Given Royal Enfield’s ultra-competitive price structure in export markets with its singles, expect the company’s new twin-cylinder models to be a fraction of the price of their most obvious rival, the Triumph Bonneville developed just 15 miles away from Royal Enfield’s brand new magnificently equipped UK Technical Centre near Leicester, which opened last year and presently houses 115 employees. They’re led by the company’s top technician Simon Warburton, formerly of Triumph, and Mark Wells, Head of Product Strategy & Industrial Design, whose former company Xenophya Design was responsible for styling several Triumph models. With several other former Triumph employees having moved to Royal Enfield’s new British R&D HQ, these new Indian-made Royal Enfield twins are serious competition for the Thai-built Bonnevilles. However, while Triumph’s current Bonneville models all carry either liquid-cooled 900cc or 1200cc motors, the new Royal Enfields are air-cooled 648cc twins which slot into a market that Triumph doesn’t currently cater for – a sub-Bonneville, authentically retro-styled niche. With the smallest Bonnie now starting at 900cc, the 650 Interceptor and Continental GT are effectively the mid-level bikes that Triumph doesn’t make.

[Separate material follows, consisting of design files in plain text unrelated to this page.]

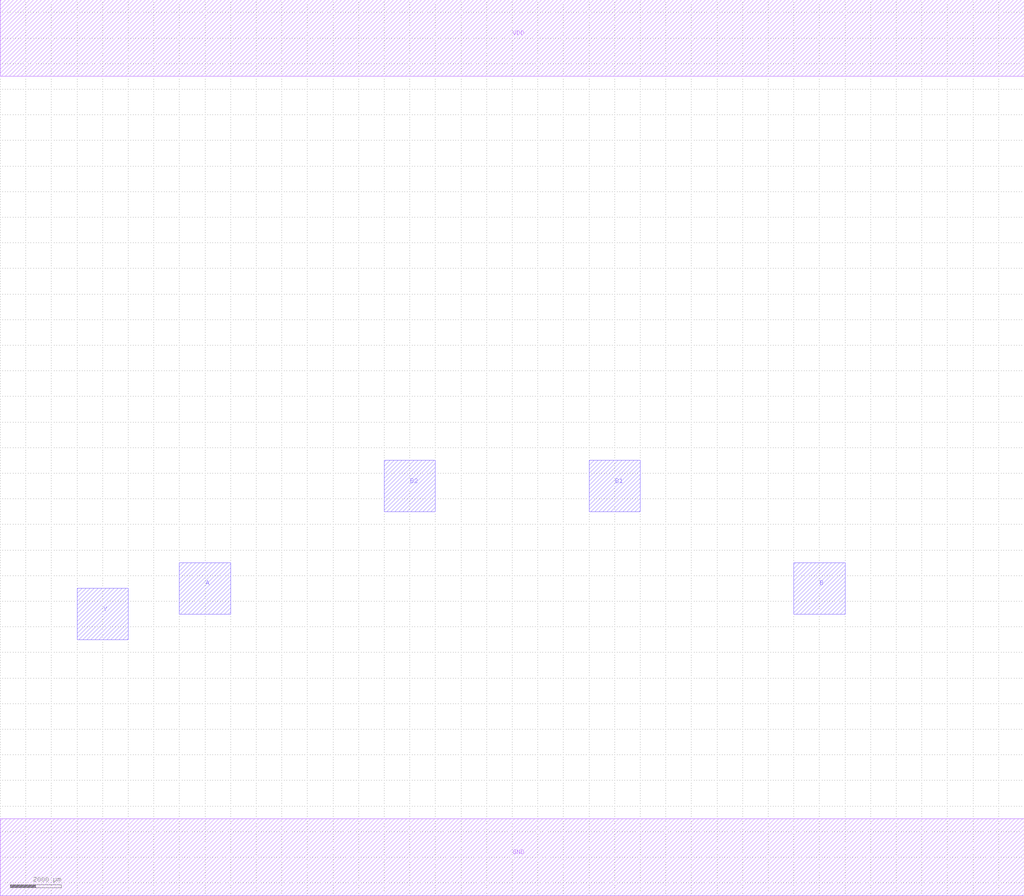
<source format=lef>
MACRO OAI31
 CLASS CORE ;
 ORIGIN 0 0 ;
 FOREIGN OAI31 0 0 ;
 SITE CORE ;
 SYMMETRY X Y R90 ;
  PIN VDD
   DIRECTION INOUT ;
   USE SIGNAL ;
   SHAPE ABUTMENT ;
    PORT
     CLASS CORE ;
       LAYER metal1 ;
        RECT 0.00000000 30500.00000000 40000.00000000 33500.00000000 ;
    END
  END VDD

  PIN GND
   DIRECTION INOUT ;
   USE SIGNAL ;
   SHAPE ABUTMENT ;
    PORT
     CLASS CORE ;
       LAYER metal1 ;
        RECT 0.00000000 -1500.00000000 40000.00000000 1500.00000000 ;
    END
  END GND

  PIN A
   DIRECTION INOUT ;
   USE SIGNAL ;
   SHAPE ABUTMENT ;
    PORT
     CLASS CORE ;
       LAYER metal2 ;
        RECT 7000.00000000 9500.00000000 9000.00000000 11500.00000000 ;
    END
  END A

  PIN B2
   DIRECTION INOUT ;
   USE SIGNAL ;
   SHAPE ABUTMENT ;
    PORT
     CLASS CORE ;
       LAYER metal2 ;
        RECT 15000.00000000 13500.00000000 17000.00000000 15500.00000000 ;
    END
  END B2

  PIN B1
   DIRECTION INOUT ;
   USE SIGNAL ;
   SHAPE ABUTMENT ;
    PORT
     CLASS CORE ;
       LAYER metal2 ;
        RECT 23000.00000000 13500.00000000 25000.00000000 15500.00000000 ;
    END
  END B1

  PIN B
   DIRECTION INOUT ;
   USE SIGNAL ;
   SHAPE ABUTMENT ;
    PORT
     CLASS CORE ;
       LAYER metal2 ;
        RECT 31000.00000000 9500.00000000 33000.00000000 11500.00000000 ;
    END
  END B

  PIN Y
   DIRECTION INOUT ;
   USE SIGNAL ;
   SHAPE ABUTMENT ;
    PORT
     CLASS CORE ;
       LAYER metal2 ;
        RECT 3000.00000000 8500.00000000 5000.00000000 10500.00000000 ;
    END
  END Y


END OAI31

</source>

Introducing the new models, Royal Enfield CEO Siddhartha Lal said, “The Interceptor carries forward the Royal Enfield legacy into the 21st century. While in its essence it retains the old-school design and character, it has all the underpinnings of a modern machine. It combines agility, usable power, excellent ergonomics and style in an unintimidating manner. However, the Interceptor is more than the sum of its parts – it’s great fun to ride and brings a smile on your face every single time that you ride it. The engine has been designed to offer the right balance between power, torque and usability, so as to ensure a smooth and unintimidating riding experience. It will offer a broad spread of torque which will make the motorcycle easy to ride without frequently shifting gears.”
Going back to the future for Royal Enfield entails combining a modern OHV middleweight engine design with traditional styling and accessible performance. Siddhartha Lal will be pleased that the new Twins seem to be occupying a place in the market where there are few competitors.